The Truth Behind The Impractical Jokers Guys' Failed TV Pilot

Longtime buddies Joseph "Joe" Gatto, James "Murr" Murray, Brian "Q" Quinn, and Salvatore "Sal" Vulcano are the members of comedy troupe The Tenderloins, but you probably know them as the Impractical Jokers. Beginning in December 2011, the TruTV series have seen the friends put themselves and each other through a never-ending gauntlet of extremely embarrassing interactions with everyday New Yorkers, all of whom have probably seen some craziness by virtue of where they live, but none of whom have been ready for these four lunatics.

In case you've never seen it, the series sees the friends challenging each other to navigate specific scenarios — requesting help from an unwitting mark filling out an increasingly bizarre questionnaire, for example, or completing a simple sandwich order at a deli while being instructed by the others to engage in intensely disruptive behavior — with failure resulting in "punishments" which are generally even more ridiculous than the challenges themselves.

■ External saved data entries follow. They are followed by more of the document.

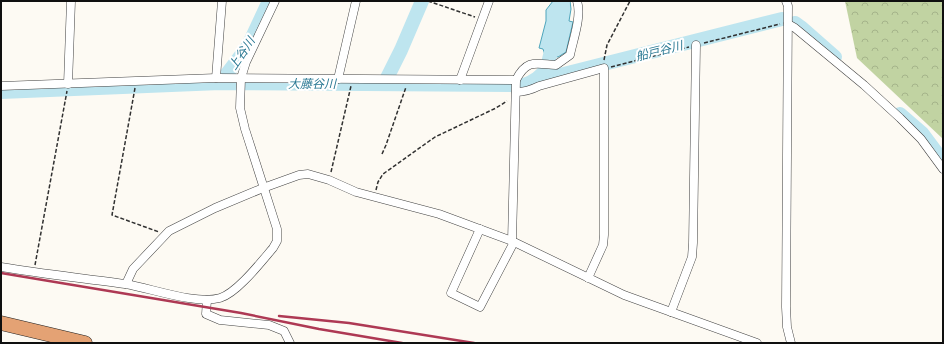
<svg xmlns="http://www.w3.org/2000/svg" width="944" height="344" font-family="Literata,'Noto Sans JP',serif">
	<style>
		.forest { fill: url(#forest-crowns) }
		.water { fill: #bee5ef; stroke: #4ea5bc }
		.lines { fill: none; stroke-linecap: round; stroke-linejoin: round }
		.river { stroke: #bee5ef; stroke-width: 14 }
		.minor-casing { stroke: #424242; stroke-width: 9 }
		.trunk-casing { stroke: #202020; stroke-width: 15 }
		.path { stroke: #313131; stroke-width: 1.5; stroke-dasharray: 4 2; stroke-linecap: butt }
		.minor { stroke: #fff; stroke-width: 8 }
		.trunk { stroke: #e4a274; stroke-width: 14 }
		.rail { stroke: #ae3954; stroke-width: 2.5 }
		.labels { text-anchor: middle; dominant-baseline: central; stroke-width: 4; stroke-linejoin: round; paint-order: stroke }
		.water-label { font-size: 12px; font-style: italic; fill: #287792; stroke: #fff }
	</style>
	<defs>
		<pattern id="forest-crowns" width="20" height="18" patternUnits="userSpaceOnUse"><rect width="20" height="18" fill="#c1d3a2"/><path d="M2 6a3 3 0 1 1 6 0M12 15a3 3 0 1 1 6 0" fill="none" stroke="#a5b48a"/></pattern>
	</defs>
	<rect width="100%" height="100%" fill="#fdfaf3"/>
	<!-- forest -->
	<path class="forest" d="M845 1H943V139L857 58Z"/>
	<!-- water -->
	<path class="water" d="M553 1H570L571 9 569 21 573 22 566 52 558 57 545 55 543 49 539 48 546 21V10Z"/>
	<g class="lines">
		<!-- river -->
		<g class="river">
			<path d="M795 23 802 28 835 57"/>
			<path d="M536 81 782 19"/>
			<path d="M220 83 248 46 269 1"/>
			<path d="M384 84 401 50 422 1"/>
			<path d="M1 92 220 83 524 85C535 81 540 77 547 68L563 1"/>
			<path d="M900 114 922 133 943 161"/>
		</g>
		<!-- minor casing -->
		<g class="minor-casing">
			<g id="minor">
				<path d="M786 1 788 6 786 307 787 327 791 343"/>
				<path d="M788 24 795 28 864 85 900 118 921 139 943 169"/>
				<path d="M216 78 222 1"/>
				<path d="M338 79 356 1"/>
				<path d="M460 80 489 1"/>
				<path d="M68 84 71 1"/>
				<path d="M1 86 216 78 516 80"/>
				<path d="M516 92C525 92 531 90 539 86L604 68V235L603 245 588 278"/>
				<path d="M480 229 451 293 480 307 514 242"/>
				<path d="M512 241 516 80C527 58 537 64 556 65L570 55C573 40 582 16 577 1"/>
				<path d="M1 267C42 274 83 278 125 284 151 288 195 305 220 298 237 293 261 262 273 248L277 241V229L245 129 240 108 241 78 246 62 275 1"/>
				<path d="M126 284 133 269 169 231 215 208 263 188 299 175 308 174 329 180 356 192 439 214 512 241 624 295 757 343"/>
				<path d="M207 300 206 314 220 320 269 325 284 331 290 343"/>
				<path d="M671 312 692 257 693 243 696 45"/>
			</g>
		</g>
		<!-- trunk casing -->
		<g class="trunk-casing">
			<path id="trunk" d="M1 323 85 343"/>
		</g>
		<!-- path -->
		<g class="path">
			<path d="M428 1 475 17"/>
			<path d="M704 43 780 24"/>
			<path d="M604 60 607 45 630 1"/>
			<path d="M611 67 689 47"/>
			<path d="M135 88 112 215 159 232"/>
			<path d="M382 154 386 145 406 87"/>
			<path d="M331 172 351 86"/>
			<path d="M376 190 378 182 383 174 435 137 496 108 507 101"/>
			<path d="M35 265 67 91"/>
		</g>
		<!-- minor -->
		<use href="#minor" class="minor"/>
		<!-- trunk -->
		<use href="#trunk" class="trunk"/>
		<!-- rail -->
		<g class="rail">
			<path d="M1 273 241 313 319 329 402 343"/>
			<path d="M279 316 349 323 474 343"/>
		</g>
	</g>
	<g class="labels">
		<!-- water labels -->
		<g class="water-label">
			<text transform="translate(659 50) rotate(-14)">船戸谷川</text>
			<text transform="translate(241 53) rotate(-56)">上谷川</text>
			<text x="312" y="83">大藤谷川</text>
		</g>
	</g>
	<!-- border -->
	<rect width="944" height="344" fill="none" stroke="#0f0f0f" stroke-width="4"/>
</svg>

Thanks to the hilarious chemistry and unbridled enthusiasm of its cast, the series has been going strong for eight seasons and counting, and someone even saw fit to hand these weirdos their very own feature film. They've been performing onstage together as The Tenderloins since 1999, and they grew their audience exponentially in the early days of social media — but their careers really took off in 2007, when they won the $100,000 grand prize on the NBC sketch comedy competition It's Your Show.

Television glory quickly followed, but it almost took a much different form. Before TruTV picked up Impractical Jokers, a different network commissioned a pilot for a scripted, single-camera sitcom featuring the foursome — and then passed on it. This turned out not to be a fantastic decision.

The Impractical Jokers could have saved Spike TV

The network that decided it wasn't in need of The Tenderloins' services: Spike TV, which you may recognize as a thing that no longer exists. Technically, it was rebranded in 2018 as Paramount Network, but for practical purposes, it may as well be a different network altogether; while Spike became infamous for airing such disposable dreck as The Joe Schmo Show and 1000 Ways to Die, Paramount is leaning away from that model in an attempt to position itself as a premium cabler on par with AMC and FX (via Variety).

It's interesting to think what might have been had ol' Spike not brushed off The Tenderloins, as Impractical Jokers was at the center of the metamorphosis of its eventual home, TruTV. The WarnerMedia-owned network began life in the early '90s as Court TV, and the time of Jokers' debut, it was still heavily invested in true crime and conventional reality series.

Impractical Jokers, along with The Carbonaro Effect, led the way for TruTV's shift towards lighter, more comedic fare over the last five years or so — which, of course, would never have happened if the guys hadn't first been dumped by Spike. In the end, it worked out for all involved parties; fans of Yellowstone, Paramount Network's most popular series, can be thankful that The Tenderloins weren't around to save Spike from its well-deserved fate on the trash heap of history, and devotees of TruTV's comedic offerings can be thankful that the network isn't still pumping out endless permutations of the seedy crime series that have thankfully fallen out of favor with the public in recent years.

On that note, TruTV has picked up Impractical Jokers for a ninth season, which is expected to debut later this year.